The inference speed is good in terms of tokens/s (comparable to gpt-3.5-turbo), but sometimes the API calls (including via Playground) will have a 2-10 second delay. I assume this is because the fine-tuned part of the model isn’t in some hot cache.
Is this the expectation of the fine-tuned models long term? Is there a way to improve this latency? If I use the model for long enough, should I expect it to go away? Any information here would be helpful, thanks.
I’ve had the exact same experience. I only used a model trained on 10 examples. Response times range from anywhere between 2 seconds to 10 seconds. GPT-4 probably averages 4-5 seconds with even a larger response. I have the same questions as Jeffrey, but also wanted to know if latency gets even worse with larger training sets?
Good to know. I’m training on ~100 examples that are 300-500 tokens each and have fine-tuned three such models so far that all exhibit the same behavior.
If your application has 24/7 usage, I’d be interested in a log dump of the latency over time, see if there are any time of day, possibly week, trends that stand out, making a graph of latency against time with code interpreter might also be useful.
Jailbreak the AI, make it produce obscene text or meaning. See the new response finish reason for content violation.
Infer that the response tokens are being held up while the generation is being scanned for bad content by an undocumented change (or somewhat documented by the “how we used GPT-4 to make a moderator” blog post)
We haven’t deployed it into production because of this issue. It’s very straightforward to reproduce – we can make ~20 of the exact same call to the API (same model, same prompt), and 1/3 of them will take <200ms, 1/3 of them will take 1-2 seconds, and 1/3 of them will take longer than that, up to 10 seconds as I mentioned previously. From my perspective, it’s almost certainly some sort of model loading/caching behavior.
I had the same issue with my FT model. Making it unusable for production as someone mentioned. I checked again and the response time is not normalized and consistent. Around 0.4 to 0.6 seconds for the first chunk when streaming. Anyone else notice an improvement? Maybe they fixed it.
One could make guesses that the custom model weights are not kept active for every client on every routed inference instance server that one may reach for any possible period of inactivity. Some amount of data movement is necessary before fulfillment, but might not be if hitting the same server again in a batch.
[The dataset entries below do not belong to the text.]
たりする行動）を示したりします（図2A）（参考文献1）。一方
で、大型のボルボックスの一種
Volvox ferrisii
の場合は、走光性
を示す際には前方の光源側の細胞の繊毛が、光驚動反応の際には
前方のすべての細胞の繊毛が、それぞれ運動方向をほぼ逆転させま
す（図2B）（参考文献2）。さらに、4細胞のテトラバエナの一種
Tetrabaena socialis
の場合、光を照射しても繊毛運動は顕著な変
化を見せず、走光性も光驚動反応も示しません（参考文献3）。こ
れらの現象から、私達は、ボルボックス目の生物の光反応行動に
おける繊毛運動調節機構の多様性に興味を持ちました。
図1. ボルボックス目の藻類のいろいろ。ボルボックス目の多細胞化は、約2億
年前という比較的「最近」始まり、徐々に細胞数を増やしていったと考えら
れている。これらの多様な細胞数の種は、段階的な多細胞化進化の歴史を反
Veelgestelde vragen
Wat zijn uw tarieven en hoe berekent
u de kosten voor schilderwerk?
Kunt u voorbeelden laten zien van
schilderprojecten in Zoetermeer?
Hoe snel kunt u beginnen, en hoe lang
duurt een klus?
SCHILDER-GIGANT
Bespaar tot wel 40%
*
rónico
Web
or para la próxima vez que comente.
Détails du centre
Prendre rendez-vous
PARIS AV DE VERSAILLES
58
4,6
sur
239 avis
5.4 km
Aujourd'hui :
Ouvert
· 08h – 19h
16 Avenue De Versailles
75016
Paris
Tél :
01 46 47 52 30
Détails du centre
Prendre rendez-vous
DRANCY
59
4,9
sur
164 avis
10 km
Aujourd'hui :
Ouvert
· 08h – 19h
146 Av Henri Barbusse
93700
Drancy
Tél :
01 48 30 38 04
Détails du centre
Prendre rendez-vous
One could explore and probe, but it would not solve the ultimate problem. Keep-model-alive pings would probably not be appreciated.
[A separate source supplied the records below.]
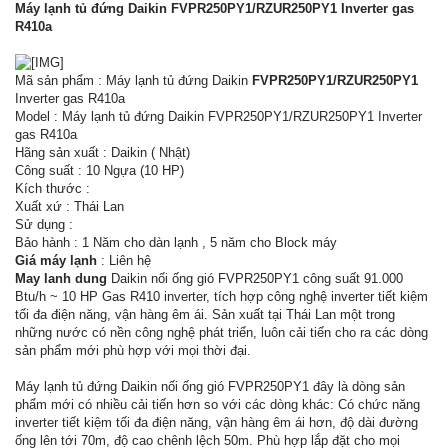
Máy lạnh tủ đứng Daikin FVPR250PY1/RZUR250PY1 Inverter gas
R410a
Mã sản phẩm : Máy lạnh tủ đứng Daikin
FVPR250PY1/RZUR250PY1
Inverter gas R410a
Model : Máy lạnh tủ đứng Daikin FVPR250PY1/RZUR250PY1 Inverter
gas R410a
Hãng sản xuất : Daikin ( Nhật)
Công suất : 10 Ngựa (10 HP)
Kích thước :
Xuất xứ : Thái Lan
Sử dụng :
Bảo hành : 1 Năm cho dàn lạnh , 5 năm cho Block máy
Giá máy lạnh
: Liên hệ
May lanh dung
Daikin nối ống gió FVPR250PY1 công suất 91.000
Btu/h ~ 10 HP Gas R410 inverter, tích hợp công nghệ inverter tiết kiệm
tối đa điện năng, vận hàng êm ái. Sản xuất tại Thái Lan một trong
những nước có nền công nghệ phát triển, luôn cải tiến cho ra các dòng
sản phẩm mới phù hợp với mọi thời đại.
Máy lạnh tủ đứng Daikin nối ống gió FVPR250PY1 đây là dòng sản
phẩm mới có nhiều cải tiến hơn so với các dòng khác: Có chức năng
inverter tiết kiệm tối đa điện năng, vận hàng êm ái hơn, độ dài đường
ống lên tới 70m, độ cao chênh lệch 50m. Phù hợp lắp đặt cho mọi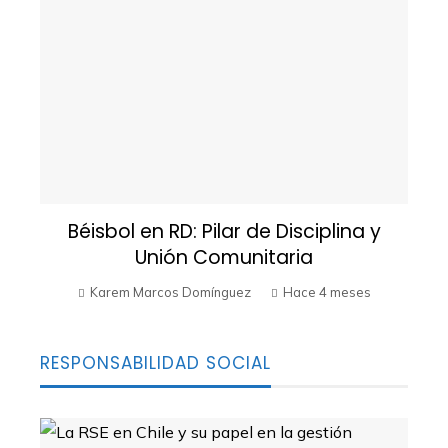
Béisbol en RD: Pilar de Disciplina y
Unión Comunitaria
Karem Marcos Domínguez
Hace 4 meses
RESPONSABILIDAD SOCIAL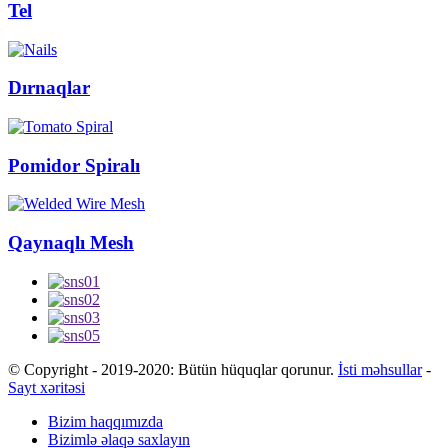
Tel
Dırnaqlar
Pomidor Spiralı
Qaynaqlı Mesh
© Copyright - 2019-2020: Bütün hüquqlar qorunur.
İsti məhsullar
-
Sayt xəritəsi
Bizim haqqımızda
Bizimlə əlaqə saxlayın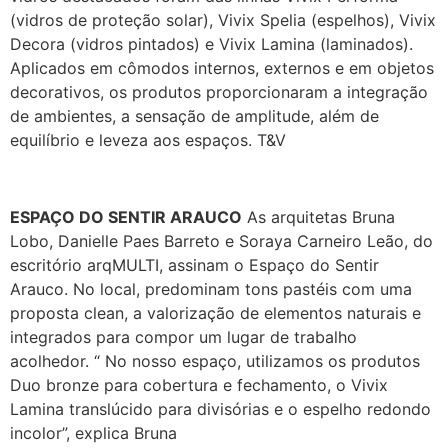
(vidros de proteção solar), Vivix Spelia (espelhos), Vivix
Decora (vidros pintados) e Vivix Lamina (laminados).
Aplicados em cômodos internos, externos e em objetos
decorativos, os produtos proporcionaram a integração
de ambientes, a sensação de amplitude, além de
equilíbrio e leveza aos espaços. T&V
ESPAÇO DO SENTIR ARAUCO
As arquitetas Bruna
Lobo, Danielle Paes Barreto e Soraya Carneiro Leão, do
escritório arqMULTI, assinam o Espaço do Sentir
Arauco. No local, predominam tons pastéis com uma
proposta clean, a valorização de elementos naturais e
integrados para compor um lugar de trabalho
acolhedor. “ No nosso espaço, utilizamos os produtos
Duo bronze para cobertura e fechamento, o Vivix
Lamina translúcido para divisórias e o espelho redondo
incolor”, explica Bruna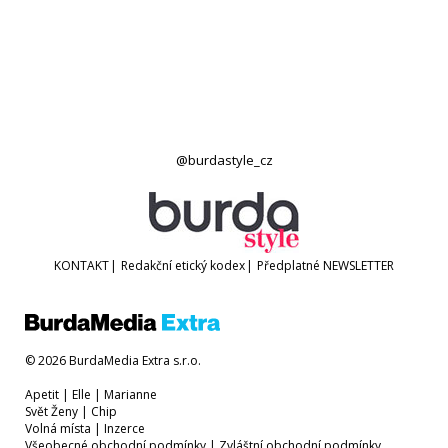
@burdastyle_cz
KONTAKT
|
Redakční etický kodex
|
Předplatné
NEWSLETTER
© 2026 BurdaMedia Extra s.r.o.
Apetit
|
Elle
|
Marianne
Svět Ženy
|
Chip
Volná místa
|
Inzerce
Všeobecné obchodní podmínky
|
Zvláštní obchodní podmínky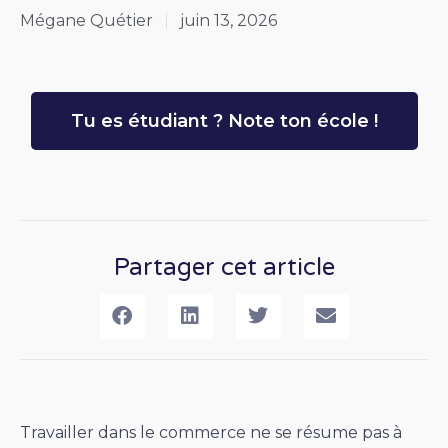
Mégane Quétier
juin 13, 2026
Tu es étudiant ? Note ton école !
Partager cet article
Travailler dans le commerce ne se résume pas à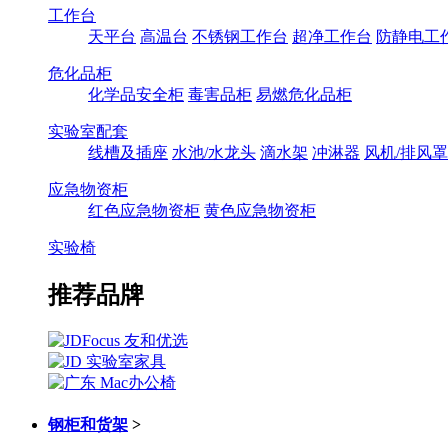
工作台
天平台
高温台
不锈钢工作台
超净工作台
防静电工
危化品柜
化学品安全柜
毒害品柜
易燃危化品柜
实验室配套
线槽及插座
水池/水龙头
滴水架
冲淋器
风机/排风罩
应急物资柜
红色应急物资柜
黄色应急物资柜
实验椅
推荐品牌
钢柜和货架
>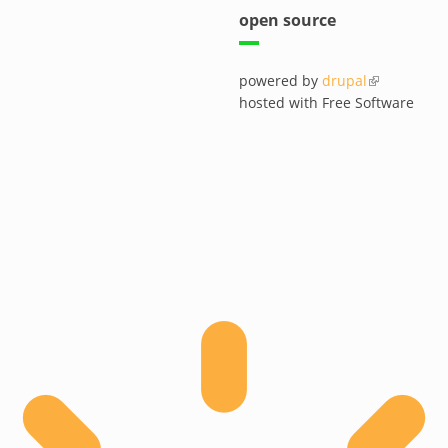
open source
powered by
drupal
(link is exte
hosted with Free Software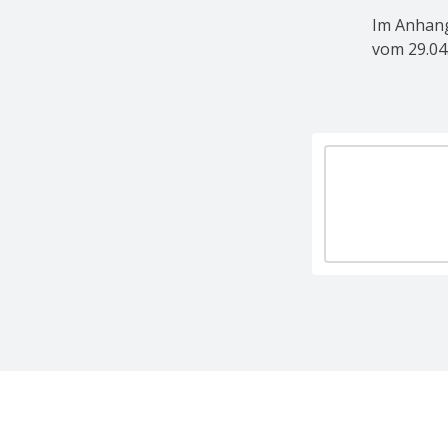
Im Anhang
vom 29.04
Well, all of my tests are now within the range of the normal 3.5 model. In fact, the tokens per second are even faster than 3.5 normal. So, I suspect they have fixed something. The problem is no longer reproducible.
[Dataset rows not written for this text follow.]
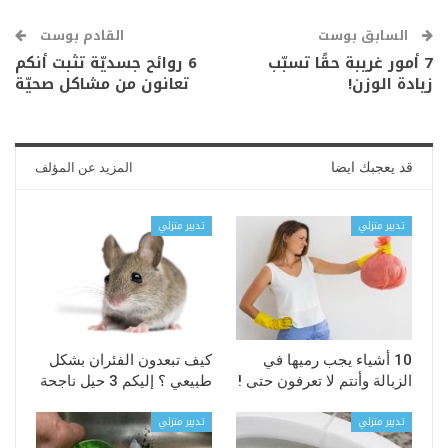
السابق بوست
القادم بوست
7 أمور غريبة حقًا تسبّب
6 روائح جسديّة تثبت أنكم
زيادة الوزن!
تعانون من مشاكل صحيّة
قد يعجبك ايضا
المزيد عن المؤلف
تدبير منزلي
تدبير منزلي
10 أشياء يجب رميها في
كيف تبعدون الفئران بشكل
الزبالة وأنتم لا تعرفون حتى !
طبيعي ؟ إليكم 3 حيل ناجحة
تدبير منزلي
تدبير منزلي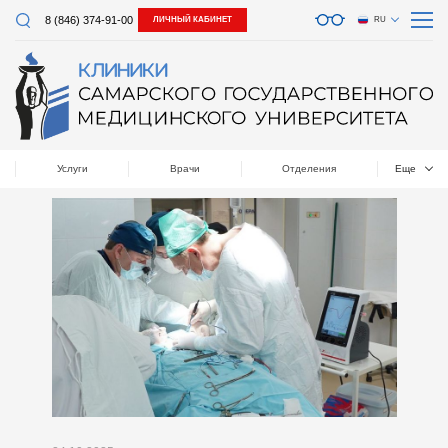
8 (846) 374-91-00
ЛИЧНЫЙ КАБИНЕТ
RU
Услуги
Врачи
Отделения
Еще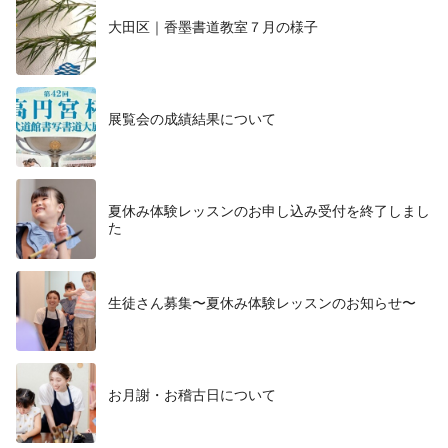
大田区｜香墨書道教室７月の様子
展覧会の成績結果について
夏休み体験レッスンのお申し込み受付を終了しまし
た
生徒さん募集〜夏休み体験レッスンのお知らせ〜
お月謝・お稽古日について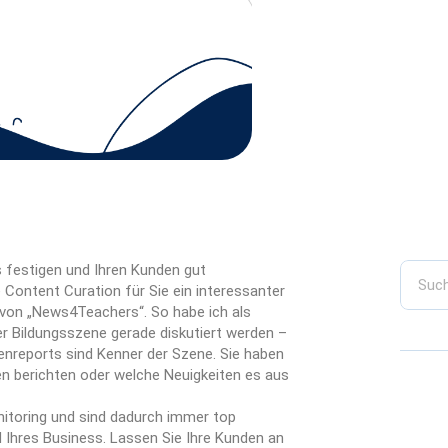
 festigen und Ihren Kunden gut
Content Curation für Sie ein interessanter
 von „News4Teachers“. So habe ich als
er Bildungsszene gerade diskutiert werden –
enreports sind Kenner der Szene. Sie haben
ien berichten oder welche Neuigkeiten es aus
nitoring und sind dadurch immer top
d Ihres Business. Lassen Sie Ihre Kunden an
This is really bad, wondering if someone from openAI is aware of this. With this latency issue finetuned GPT3.5-turbo models it’s not usable for production usecases.
The latency of the first chunk of a fine-tune is only more inconsistent. Might go instantly, might leave you looking at a blank screen for five seconds.
Irregularity is just the worst thing that could happen in my usecase, also I saw that fine-tuned model doesn’t support function calling so I won’t try to train anything.
Thanks for the feedback
Yes. An inactive fine-tune takes longer to start producing.
Here’s a fine-tuning from yesterday never used for inference before:
Stat
Average
Cold
Minimum
Maximum
stream rate
Avg: 149.133
Cold: 276.4
Min: 84.6
Max: 276.4
latency (s)
Avg: 2.420
Cold: 5.8651
Min: 0.4704
Max: 5.8651
total response (s)
Avg: 3.590
Cold: 6.3354
Min: 1.975
Max: 6.3354
total rate
Avg: 46.747
Cold: 20.677
Min: 20.677
Max: 66.329
response tokens
Avg: 131.000
Cold: 131
Min: 131
Max: 131
gpt-4o-mini
Contrast “cold” to “minimum” latency of two subsequent runs. The average column can be disregarded, as it is biased by the first slow startup.
The whole picture is confusing though, as the “cold” also blasts tokens at a high rate after the initial streamed token reception, but that doesn’t make up for the wait, giving a six second completion time instead of two seconds.
Note that the input context is large enough to activate context caching on the later rounds.